Directed by John Pogue
Advertising for The Quiet Ones says, “From Hammer Films, the studio that brought you The Woman in Black and Let Me In, comes the unnerving tale of The Quiet Ones…” There is no mention of The Resident, though The Quiet Ones is closer to it in tone and mood: It’s got a lot of Gothic atmosphere and good actors playing kooky characters struggling to save face through a rather illogical story.
If you’re willing to take the ride into crazy town, you just might enjoy this retro tale of possible demonic possession set in a solitary and crumbling estate outside London. Jared Harris (from “Mad Men” and Sherlock Homes: A Game of Shadows) plays Professor Coupland, who, along with one of his university students, Brian McNeil (Sam Claflin, The Hunger Games: Catching Fire), conducts a paranormal experiment on Jane Harper (Olivia Cooke, “Bates Motel”), a young woman who harbors dangerous and perhaps even demonic secrets.

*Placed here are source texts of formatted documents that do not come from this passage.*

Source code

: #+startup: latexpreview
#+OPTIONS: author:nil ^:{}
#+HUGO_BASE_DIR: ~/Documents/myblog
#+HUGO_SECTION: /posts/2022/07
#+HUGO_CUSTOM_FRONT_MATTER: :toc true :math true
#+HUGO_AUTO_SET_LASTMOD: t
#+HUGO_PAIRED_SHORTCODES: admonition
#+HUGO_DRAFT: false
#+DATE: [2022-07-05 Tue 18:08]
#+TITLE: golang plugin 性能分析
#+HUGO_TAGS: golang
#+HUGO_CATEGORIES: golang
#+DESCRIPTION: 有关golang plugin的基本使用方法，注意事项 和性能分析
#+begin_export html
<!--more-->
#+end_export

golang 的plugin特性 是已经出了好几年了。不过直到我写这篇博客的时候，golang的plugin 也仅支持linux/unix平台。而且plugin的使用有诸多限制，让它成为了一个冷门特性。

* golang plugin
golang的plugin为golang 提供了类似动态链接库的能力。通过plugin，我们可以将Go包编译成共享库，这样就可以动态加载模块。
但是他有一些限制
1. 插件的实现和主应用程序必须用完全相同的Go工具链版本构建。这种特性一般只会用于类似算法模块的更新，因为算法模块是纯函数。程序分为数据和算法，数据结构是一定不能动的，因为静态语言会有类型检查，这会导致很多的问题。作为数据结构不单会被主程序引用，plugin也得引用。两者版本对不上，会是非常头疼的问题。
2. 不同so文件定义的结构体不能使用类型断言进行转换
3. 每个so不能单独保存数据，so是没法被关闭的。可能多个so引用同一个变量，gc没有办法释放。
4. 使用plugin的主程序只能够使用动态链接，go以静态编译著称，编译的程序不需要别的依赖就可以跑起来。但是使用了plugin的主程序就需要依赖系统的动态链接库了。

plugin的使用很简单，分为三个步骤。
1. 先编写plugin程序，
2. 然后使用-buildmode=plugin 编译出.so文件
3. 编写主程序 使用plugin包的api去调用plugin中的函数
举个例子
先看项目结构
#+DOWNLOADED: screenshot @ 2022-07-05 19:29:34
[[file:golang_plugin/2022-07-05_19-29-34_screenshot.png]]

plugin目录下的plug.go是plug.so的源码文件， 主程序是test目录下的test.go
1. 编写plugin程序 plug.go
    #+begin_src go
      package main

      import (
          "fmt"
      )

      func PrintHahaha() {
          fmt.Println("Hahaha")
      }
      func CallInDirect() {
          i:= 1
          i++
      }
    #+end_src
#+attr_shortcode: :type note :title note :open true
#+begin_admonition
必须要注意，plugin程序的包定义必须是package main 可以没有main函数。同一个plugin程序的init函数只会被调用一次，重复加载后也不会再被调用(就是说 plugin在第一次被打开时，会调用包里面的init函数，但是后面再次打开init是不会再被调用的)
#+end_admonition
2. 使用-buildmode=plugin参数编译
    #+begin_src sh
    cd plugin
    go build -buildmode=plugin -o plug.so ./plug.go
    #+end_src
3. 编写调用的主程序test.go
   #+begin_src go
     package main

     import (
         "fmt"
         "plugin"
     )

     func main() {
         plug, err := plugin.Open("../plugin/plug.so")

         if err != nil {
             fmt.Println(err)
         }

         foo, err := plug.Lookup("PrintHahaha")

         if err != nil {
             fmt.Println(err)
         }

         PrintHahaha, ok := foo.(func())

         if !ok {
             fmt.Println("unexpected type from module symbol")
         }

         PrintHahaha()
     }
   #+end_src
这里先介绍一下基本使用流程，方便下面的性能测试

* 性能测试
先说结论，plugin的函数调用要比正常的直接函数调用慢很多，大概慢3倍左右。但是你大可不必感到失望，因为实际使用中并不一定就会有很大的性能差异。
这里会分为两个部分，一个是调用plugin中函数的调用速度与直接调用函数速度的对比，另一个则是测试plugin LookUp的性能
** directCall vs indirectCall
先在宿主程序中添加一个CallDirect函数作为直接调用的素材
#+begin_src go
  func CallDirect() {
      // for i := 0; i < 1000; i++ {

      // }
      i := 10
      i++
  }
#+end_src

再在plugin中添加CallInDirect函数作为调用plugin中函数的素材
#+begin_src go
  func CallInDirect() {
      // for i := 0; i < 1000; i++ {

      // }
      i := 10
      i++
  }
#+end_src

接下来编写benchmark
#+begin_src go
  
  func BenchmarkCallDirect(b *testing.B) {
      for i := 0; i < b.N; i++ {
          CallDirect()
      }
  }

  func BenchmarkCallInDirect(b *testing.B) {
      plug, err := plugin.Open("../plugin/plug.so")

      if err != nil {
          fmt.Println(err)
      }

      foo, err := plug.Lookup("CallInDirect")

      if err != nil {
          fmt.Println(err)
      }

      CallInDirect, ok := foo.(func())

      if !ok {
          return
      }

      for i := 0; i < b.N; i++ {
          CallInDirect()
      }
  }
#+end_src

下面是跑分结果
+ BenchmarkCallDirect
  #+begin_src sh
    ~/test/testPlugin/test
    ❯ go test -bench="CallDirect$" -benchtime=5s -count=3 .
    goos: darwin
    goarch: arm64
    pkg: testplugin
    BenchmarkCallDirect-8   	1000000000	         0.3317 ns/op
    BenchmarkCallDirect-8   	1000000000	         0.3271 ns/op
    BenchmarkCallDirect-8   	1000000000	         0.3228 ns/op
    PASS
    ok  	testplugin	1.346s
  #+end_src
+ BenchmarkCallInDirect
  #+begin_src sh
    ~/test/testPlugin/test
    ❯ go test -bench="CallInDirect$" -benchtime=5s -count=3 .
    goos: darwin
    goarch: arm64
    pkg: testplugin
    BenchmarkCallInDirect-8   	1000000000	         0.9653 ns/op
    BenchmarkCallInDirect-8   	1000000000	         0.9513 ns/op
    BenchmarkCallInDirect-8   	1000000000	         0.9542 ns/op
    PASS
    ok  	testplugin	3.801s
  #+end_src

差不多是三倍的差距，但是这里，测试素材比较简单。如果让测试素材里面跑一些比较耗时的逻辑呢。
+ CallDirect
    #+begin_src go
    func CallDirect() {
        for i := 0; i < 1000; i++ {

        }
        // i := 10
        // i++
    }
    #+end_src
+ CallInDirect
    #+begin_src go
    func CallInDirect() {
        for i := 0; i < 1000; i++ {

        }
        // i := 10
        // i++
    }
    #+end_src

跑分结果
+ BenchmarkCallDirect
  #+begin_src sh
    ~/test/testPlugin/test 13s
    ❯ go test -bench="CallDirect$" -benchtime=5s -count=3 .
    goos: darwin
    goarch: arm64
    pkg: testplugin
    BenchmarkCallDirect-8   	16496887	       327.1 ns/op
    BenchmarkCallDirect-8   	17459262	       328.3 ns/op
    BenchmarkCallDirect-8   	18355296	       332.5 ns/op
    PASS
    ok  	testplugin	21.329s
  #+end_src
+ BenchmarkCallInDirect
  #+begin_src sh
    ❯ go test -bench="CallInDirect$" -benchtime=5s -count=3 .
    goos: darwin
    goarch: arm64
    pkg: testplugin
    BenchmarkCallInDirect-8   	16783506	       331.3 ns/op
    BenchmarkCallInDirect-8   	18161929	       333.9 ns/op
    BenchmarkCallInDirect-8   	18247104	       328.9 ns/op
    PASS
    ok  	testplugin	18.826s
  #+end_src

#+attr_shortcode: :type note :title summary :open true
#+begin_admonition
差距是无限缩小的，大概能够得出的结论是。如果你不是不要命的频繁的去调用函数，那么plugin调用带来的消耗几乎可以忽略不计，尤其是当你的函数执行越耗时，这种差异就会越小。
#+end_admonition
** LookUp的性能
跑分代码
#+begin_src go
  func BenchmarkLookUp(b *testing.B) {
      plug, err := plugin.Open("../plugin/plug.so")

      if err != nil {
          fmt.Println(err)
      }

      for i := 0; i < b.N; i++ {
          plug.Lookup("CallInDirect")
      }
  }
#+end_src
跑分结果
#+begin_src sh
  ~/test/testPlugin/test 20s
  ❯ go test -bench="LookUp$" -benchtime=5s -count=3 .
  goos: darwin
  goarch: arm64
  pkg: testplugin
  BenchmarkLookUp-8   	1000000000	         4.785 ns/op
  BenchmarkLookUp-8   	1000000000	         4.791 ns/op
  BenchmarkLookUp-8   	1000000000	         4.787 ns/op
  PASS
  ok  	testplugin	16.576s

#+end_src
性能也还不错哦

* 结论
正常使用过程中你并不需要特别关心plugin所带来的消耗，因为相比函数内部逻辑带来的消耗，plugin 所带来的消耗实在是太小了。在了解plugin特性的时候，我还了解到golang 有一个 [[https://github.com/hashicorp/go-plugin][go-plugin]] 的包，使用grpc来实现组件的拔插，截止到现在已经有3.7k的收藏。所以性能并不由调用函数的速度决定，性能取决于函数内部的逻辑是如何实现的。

A hybrid of old-school haunted house horror and the found-footage subgenre, The Quiet Ones is also based on a true story. The script draws on the Philip Experiment of 1972 (Canadian academic researchers tried to prove that telekinesis, poltergeists, and the like manifest solely through the human mind), but that’s where any semblance of truth ceases to be. The real-life assessments did not include satanic cults, love triangles (in which one of the points isn’t entirely human), torture or violent deaths, but the movie sure does! As the team of researchers delve deeper into Jane’s troubled psyche, everyone begins to question whether or not everything is “just in her mind.”
The look and sound of the film are amazing and work well in concert. Production design and sets are glorious, as are the sound design and accompanying music, which is peppered with early-70s Brit-rock by the likes of T-Rex and Slade. (By the way, between the blaring pop songs and every character shouting “Jaaaaaaannnnne!” at the tops of their lungs, this movie is absolutely mis-titled.)
Though The Quiet Ones does not quite work as a throwback to Hammer’s heyday, and it’s not exactly cutting edge or original enough to redefine the found footage conceit, it does, however, serve its purpose as a decent time-waster.